Many found the first version of IE to be inferior to Navigator, which was dominant back then. But, Microsoft’s investments eventually paid off, as it went on to capture about 95% market share by 2003. Things, however, were about to change.

Apple launched Safari in 2003. A year later, Mozilla made Firefox public. Google released Chrome in 2008. The new browsers spelled doom for IE and its market share had fallen below 50% by September 2010.

In the whole of 2000s, the fight for the browser space was between IE and Firefox. The latter had many innovative features, like tabbed browsing, which IE was slow to emulate. The fact that Firefox was open source and had a large independent developer community backing it gave it both moral and technical high ground. By 2010, Firefox had hit a user share between 30% and 35%, while IE kept ceding ground to hover around the 50% mark, according to web analytics companies StatCounter and W3Counter. From then onwards, Chrome, which had technically stabilised by then and incorporated many features and libraries that Mozilla had developed, started growing at the expense of IE and Firefox. The pitch of IE that was queered by Firefox was dug deeper by Chrome, from where IE never recovered. It is worth mentioning that Google kept funding non-profit Mozilla before and after the launch of Chrome, a relationship that still continues.

In May 2012, within four years of its release, a young Chrome was successful in surpassing IE and becoming the most-used browser in the world. Chrome’s meteoric rise over the years can be partly attributed to how it has aggressively updated its browser more than 50 times since 2008. In contrast, IE saw fewer updates and did not have much to offer, even through its subsequent versions, lacking the appeal that these modern browsers had.

Another blow for IE came in the form of mobile web browsing when Android and iOS became popular in the midst of a boom in the mobile phone industry. In 2016, with a 51.3% share, mobile web browsing overtook desktop browsing worldwide for the first time, according to StatCounter. Microsoft was slow to intervene in the mobile space, restricting its apps, particularly IE, only to Windows phones. IE missed out on this wave with Chrome and Safari, key browsers in Android and iOS devices, filling the gap. The Windows phone, launched around 2007, could have given IE some edge, but it failed to compete with Apple and Android phones.

Today, as Chrome’s market share stands tall at 64.95%, IE has dwindled to a measly 0.64%.

Fight for Relevance

When Microsoft released Edge in 2015, it was clear that it had given up on reviving IE and was keeping it alive only to keep the brand going, especially for users who used it as the default option in older versions of Windows OS. New feature developments for IE were discontinued in 2016 in favour of Edge, which now enjoys a 4% market share.

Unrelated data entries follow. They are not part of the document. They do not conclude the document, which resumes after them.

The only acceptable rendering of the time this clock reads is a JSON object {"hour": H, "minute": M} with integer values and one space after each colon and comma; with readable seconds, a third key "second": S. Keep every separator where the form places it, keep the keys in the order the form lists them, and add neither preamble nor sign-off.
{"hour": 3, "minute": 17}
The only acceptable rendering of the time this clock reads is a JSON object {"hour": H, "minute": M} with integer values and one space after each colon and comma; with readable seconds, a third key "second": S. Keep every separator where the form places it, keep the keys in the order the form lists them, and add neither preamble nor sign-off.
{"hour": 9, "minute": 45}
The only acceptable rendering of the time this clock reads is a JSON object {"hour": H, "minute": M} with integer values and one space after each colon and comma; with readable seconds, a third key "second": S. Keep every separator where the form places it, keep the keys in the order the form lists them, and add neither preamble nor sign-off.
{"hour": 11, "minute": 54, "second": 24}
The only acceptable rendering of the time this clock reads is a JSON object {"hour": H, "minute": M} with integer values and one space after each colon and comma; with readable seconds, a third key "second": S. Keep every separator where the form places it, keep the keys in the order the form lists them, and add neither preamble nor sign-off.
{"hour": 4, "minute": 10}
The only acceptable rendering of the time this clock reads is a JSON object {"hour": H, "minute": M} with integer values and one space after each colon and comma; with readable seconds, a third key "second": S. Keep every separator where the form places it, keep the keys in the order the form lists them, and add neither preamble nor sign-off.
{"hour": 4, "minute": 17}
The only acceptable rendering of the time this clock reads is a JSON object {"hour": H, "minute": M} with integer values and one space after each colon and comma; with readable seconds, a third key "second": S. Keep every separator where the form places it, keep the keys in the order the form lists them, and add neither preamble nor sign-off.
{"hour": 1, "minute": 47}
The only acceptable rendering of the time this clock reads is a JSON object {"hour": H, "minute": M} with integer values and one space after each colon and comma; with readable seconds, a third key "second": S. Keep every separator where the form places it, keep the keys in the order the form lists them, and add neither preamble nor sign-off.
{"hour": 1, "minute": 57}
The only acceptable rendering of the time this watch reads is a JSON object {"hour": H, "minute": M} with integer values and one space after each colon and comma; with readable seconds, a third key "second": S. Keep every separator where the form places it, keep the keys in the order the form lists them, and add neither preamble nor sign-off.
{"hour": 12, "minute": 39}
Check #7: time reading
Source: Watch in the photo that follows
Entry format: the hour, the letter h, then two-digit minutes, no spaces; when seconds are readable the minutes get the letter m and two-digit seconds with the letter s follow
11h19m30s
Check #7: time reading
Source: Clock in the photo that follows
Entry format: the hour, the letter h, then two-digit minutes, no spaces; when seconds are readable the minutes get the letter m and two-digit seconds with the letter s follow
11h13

Last year, the company had said that full support for IE would be discontinued on June 15, 2022, after which, the alternative would be Microsoft Edge with IE mode for legacy websites. The transition was made public last month when Sean Lyndersay, general manager, Microsoft Edge Enterprise, in a blog, said, “We are announcing that the future of Internet Explorer on Windows 10 is in Microsoft Edge. “Not only is Microsoft Edge a faster, more secure, and more modern browsing experience than Internet Explorer, but it is also able to address a key concern: compatibility for older, legacy websites and applications.”

Microsoft’s lack of innovation in terms of upgrading IE and its reliance only on the fact that it was the default browser of Windows OS, which dominates the PC market, created the perfect environment for modern browsers to eat into IE’s share and dominate the market. Though Edge is a trendier and feature-rich browser and is available on mobile devices, Chrome, Firefox and Safari have moved way ahead in addressing cross-device compatibility, syncing personal data across platforms and forcing website developers to create web pages in the standards set by their layout engines. This explains the current market share of Edge, which is not likely to regain for Microsoft the glorious days that IE delivered in the 1990s.